By Sarah N. Lynch and Andrew Goudsward
WASHINGTON (Reuters) -U.S. Attorney General Pam Bondi on Friday fired several more Justice Department employees who worked for Special Counsel Jack Smith to investigate President Donald Trump’s retention of classified records and efforts to overturn the 2020 election, according to five people familiar with the matter.
About 20 lawyers, support staff and U.S. Marshals who worked on Smith’s probe were terminated, according to one of the sources.
At least two of the people fired were prosecutors who most recently worked in other U.S.
Attorneys’ offices in Florida and North Carolina, three of the sources told Reuters.
The Justice Department since January has been dismissing employees who worked on matters involving Trump or his supporters, citing Trump’s executive powers under the U.S.
Constitution.
A spokesperson for Smith did not immediately respond to a request for comment.
Fourteen attorneys who worked on Smith’s team were fired on January 27 because of work on cases against Trump, becoming some of the department’s earliest employees who were dismissed.
Department leadership told those attorneys in termination letters that they could not be trusted to carry out Trump’s agenda because of their work on Smith’s probe.
Including the people fired on Friday, at least 37 people who worked on Smith’s team have been terminated since Trump took office on January 20.
The Justice Department in recent months has also fired people who handled casework involving defendants who stormed the U.S. Capitol on January 6, 2021, in an attempt to block Congress from certifying President Joe Biden’s 2020 election win.
In late June, three prosecutors, one of whom had worked on cases involving the Proud Boys, were fired.
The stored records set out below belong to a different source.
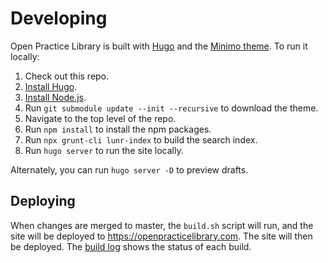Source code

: # Developing

Open Practice Library is built with [Hugo](http://gohugo.io/) and the [Minimo theme](https://minimo.netlify.com/). To run it locally:

1. Check out this repo.
2. [Install Hugo](https://gohugo.io/getting-started/installing/).
3. [Install Node.js](https://nodejs.org/en/download/).
4. Run `git submodule update --init --recursive` to download the theme.
5. Navigate to the top level of the repo.
6. Run `npm install` to install the npm packages.
7. Run `npx grunt-cli lunr-index` to build the search index.
8. Run `hugo server` to run the site locally.

Alternately, you can run `hugo server -D` to preview drafts.

## Deploying

When changes are merged to master, the `build.sh` script will run, and the site will be deployed to https://openpracticelibrary.com. The site will then be deployed. The [build log](https://app.netlify.com/sites/openpracticelibrary/deploys?filter=master) shows the status of each build.
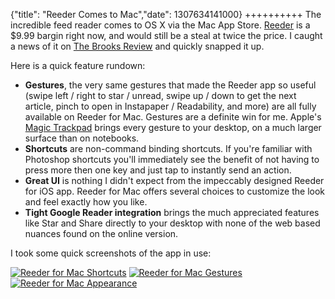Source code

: {"title": "Reeder Comes to Mac","date": 1307634141000}
++++++++++
The incredible feed reader comes to OS X via the Mac App Store. [Reeder](http://reederapp.com/mac/) is a $9.99 bargin right now, and would still be a steal at twice the price. I caught a news of it on [The Brooks Review](http://brooksreview.net/2011/06/reeder-mac-2/) and quickly snapped it up. 

Here is a quick feature rundown:

 * **Gestures**, the very same gestures that made the Reeder app so useful (swipe left / right to star / unread, swipe up / down to get the next article, pinch to  open in Instapaper / Readability, and more) are all fully available on Reeder for Mac. Gestures are a definite win for me. Apple's [Magic Trackpad](http://www.apple.com/magictrackpad/) brings every gesture to your desktop, on a much larger surface than on notebooks. 
 * **Shortcuts** are non-command binding shortcuts. If you're familiar with Photoshop shortcuts you'll immediately see the benefit of not having to press more then one key and just tap to instantly send an action. 
 * **Great UI** is nothing I didn't expect from the impeccably designed Reeder for iOS app. Reeder for Mac offers several choices to customize the look and feel exactly how you like. 
 * **Tight Google Reader integration** brings the much appreciated features like Star and Share directly to your desktop with none of the web based nuances found on the online version. 

I took some quick screenshots of the app in use:

[![Reeder for Mac Shortcuts](http://i.imgur.com/1W4XP.png)](http://i.imgur.com/1W4XP.png)
[![Reeder for Mac Gestures](http://i.imgur.com/aUgW3.png)](http://i.imgur.com/aUgW3.png)
[![Reeder for Mac Appearance](http://i.imgur.com/LjEZf.png)](http://i.imgur.com/LjEZf.png)
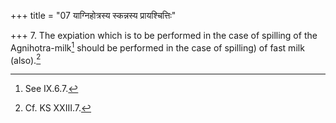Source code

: +++
title = "07 याग्निहोत्रस्य स्कन्नस्य प्रायश्चित्तिः"

+++
7. The expiation which is to be performed in the case of spilling of the Agnihotra-milk[^1] should be performed in the case of spilling) of fast milk (also).[^2]  


[^1]: See IX.6.7.  

[^2]: Cf. KS XXIII.7.  
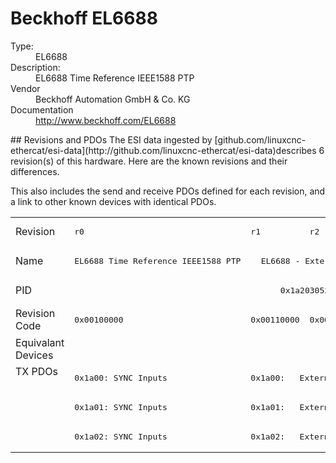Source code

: #  Beckhoff EL6688

<dl>
  <dt>Type:</dt><dd>EL6688</dd>
  <dt>Description:</dt><dd>EL6688 Time Reference IEEE1588 PTP</dd>
  <dt>Vendor</dt><dd>Beckhoff Automation GmbH & Co. KG</dd>
  <dt>Documentation</dt><dd><a href="http://www.beckhoff.com/EL6688">http://www.beckhoff.com/EL6688</a></dd>
</dl>
## Revisions and PDOs
The ESI data ingested by [github.com/linuxcnc-ethercat/esi-data](http://github.com/linuxcnc-ethercat/esi-data)describes 6 revision(s) of this hardware.  Here are the known revisions and their differences.

This also includes the send and receive PDOs defined for each revision, and a link to other known devices with identical PDOs.

<table>
<tr >
<td class="first">Revision</td>
<td ><pre>r0</pre></td>
<td ><pre>r1</pre></td>
<td ><pre>r2</pre></td>
<td ><pre>r3</pre></td>
<td ><pre>r4</pre></td>
<td ><pre>r6</pre></td>
</tr>
<tr >
<td class="first">Name</td>
<td ><pre>EL6688 Time Reference IEEE1588 PTP</pre></td>
<td  colspan=5 align="center"><pre>EL6688 - External Synchronisation Interface (IEEE1588)</pre></td>
</tr>
<tr >
<td class="first">PID</td>
<td  colspan=6 align="center"><pre>0x1a203052</pre></td>
</tr>
<tr >
<td class="first">Revision Code</td>
<td ><pre>0x00100000</pre></td>
<td ><pre>0x00110000</pre></td>
<td ><pre>0x00120000</pre></td>
<td ><pre>0x00130000</pre></td>
<td ><pre>0x00140000</pre></td>
<td ><pre>0x00160000</pre></td>
</tr>
<tr >
<td class="first">Equivalant Devices</td>
<td  colspan=6 align="center"></td>
</tr>
<tr class="txpdo pdosection">
<td class="first" rowspan=3 valign=top>TX PDOs</td>
<td><pre>0x1a00: SYNC Inputs</pre></td>
<td colspan=5 align="left"><pre>0x1a00:   External Sync</pre></td>
<td></td>
</tr>
<tr class="txpdo pdosection">
<td ><pre>0x1a01: SYNC Inputs</pre></td>
<td  colspan=5 align="left"><pre>0x1a01:   External Sync (32 Bit)</pre></td>
</tr>
<tr class="txpdo pdosection">
<td ><pre>0x1a02: SYNC Inputs</pre></td>
<td  colspan=5 align="left"><pre>0x1a02:   External Sync Compact</pre></td>
</tr>
</table>
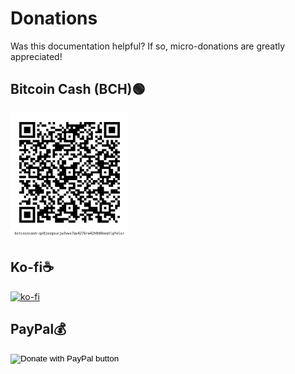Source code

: # Donations

Was this documentation helpful? If so, micro-donations are greatly appreciated!

## Bitcoin Cash (BCH)🟢

![](assets/images/bitcoin_cash_qr_code_github_zune_software_setup.png)

## Ko-fi☕

[![ko-fi](https://ko-fi.com/img/githubbutton_sm.svg)](https://ko-fi.com/C0C057FOD)

## PayPal💰

<form action="https://www.paypal.me/tokyojosh" method="post" target="_top">
<input type="hidden" name="business" value="W2U8RYVMPU992" />
<input type="hidden" name="no_recurring" value="0" />
<input type="hidden" name="item_name" value="Appreciate your work!" />
<input type="hidden" name="currency_code" value="USD" />
<input type="image" src="https://www.paypalobjects.com/en_US/i/btn/btn_donate_LG.gif" border="0" name="submit" title="PayPal - The safer, easier way to pay online!" alt="Donate with PayPal button" />
<img alt="" border="0" src="https://www.paypal.com/en_US/i/scr/pixel.gif" width="1" height="1" />
</form>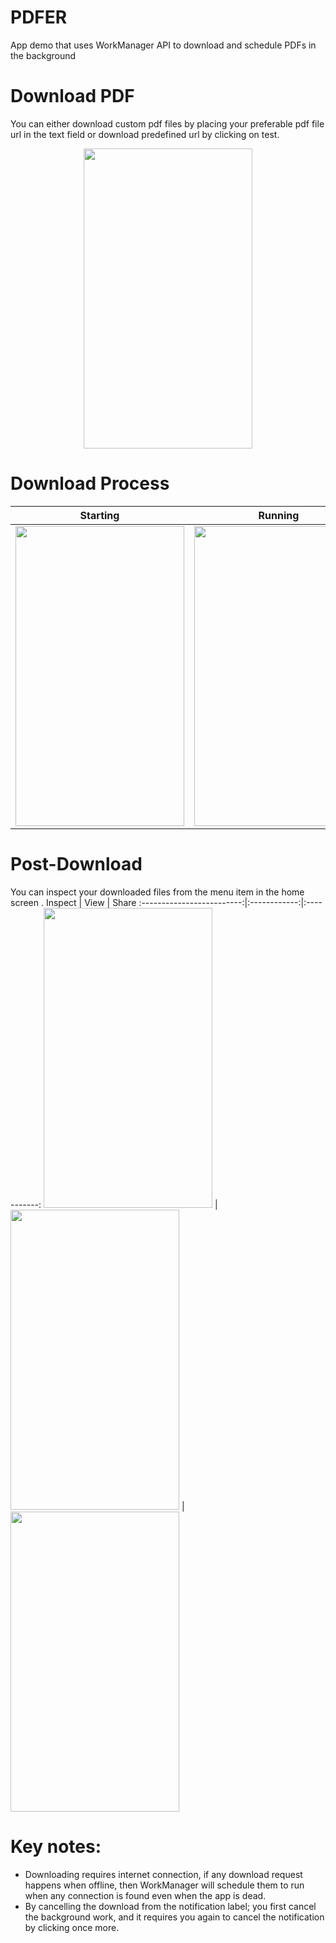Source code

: # PDFER
App demo that uses WorkManager API to download and schedule PDFs in the background

# Download PDF
You can either download custom pdf files by placing your preferable pdf file url in the text field or download predefined url by clicking on test.

<p align="center">
  <img src="https://user-images.githubusercontent.com/90382113/159090412-4975e1e9-d218-4681-a791-f67fbe6ebb99.png" width="270" height="480">
</p>


# Download Process
Starting | Running | Finished
:-------------------------:|:------------:|:-----------:
<img src="https://user-images.githubusercontent.com/90382113/159091483-191af9e9-d103-45cb-947b-70034a287901.png" width="270" height="480"> | <img src="https://user-images.githubusercontent.com/90382113/159091517-fcebe738-beba-4269-a65f-11dcc1339e0d.png" width="270" height="480"> | <img src="https://user-images.githubusercontent.com/90382113/159091556-be0e630c-4aa5-456e-94be-28884e88e4b5.png" width="270" height="480">




# Post-Download
You can inspect your downloaded files from the menu item in the home screen .
Inspect | View | Share
:-------------------------:|:------------:|:-----------:
<img src="https://user-images.githubusercontent.com/90382113/159091699-85463a0f-56de-4a1a-9994-4ed5d0e4e80c.png" width="270" height="480"> | <img src="https://user-images.githubusercontent.com/90382113/159091715-7e688e0c-177a-4c01-a7ff-dcf7208827e3.png" width="270" height="480"> | <img src="https://user-images.githubusercontent.com/90382113/159091735-68eb8950-32e8-445f-8b4a-8851761d6c4f.png" width="270" height="480">

# Key notes:
* Downloading requires internet connection, if any download request happens when offline, then WorkManager will schedule them to run when any connection is found even when the app is dead.
* By cancelling the download from the notification label; you first cancel the background work, and it requires you again to cancel the notification by clicking once more.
Earlier this month, Bondi also fired a career veteran of the department who served as a spokesperson for the U.S.
Attorney’s Office in Washington.
In late January, the Justice Department also fired probationary prosecutors who had worked on January 6 cases.
Smith brought two criminal cases against Trump in 2023, accusing him of illegally retaining national security documents and plotting to overturn his 2020 election defeat.
Both were dropped before Trump returned to office.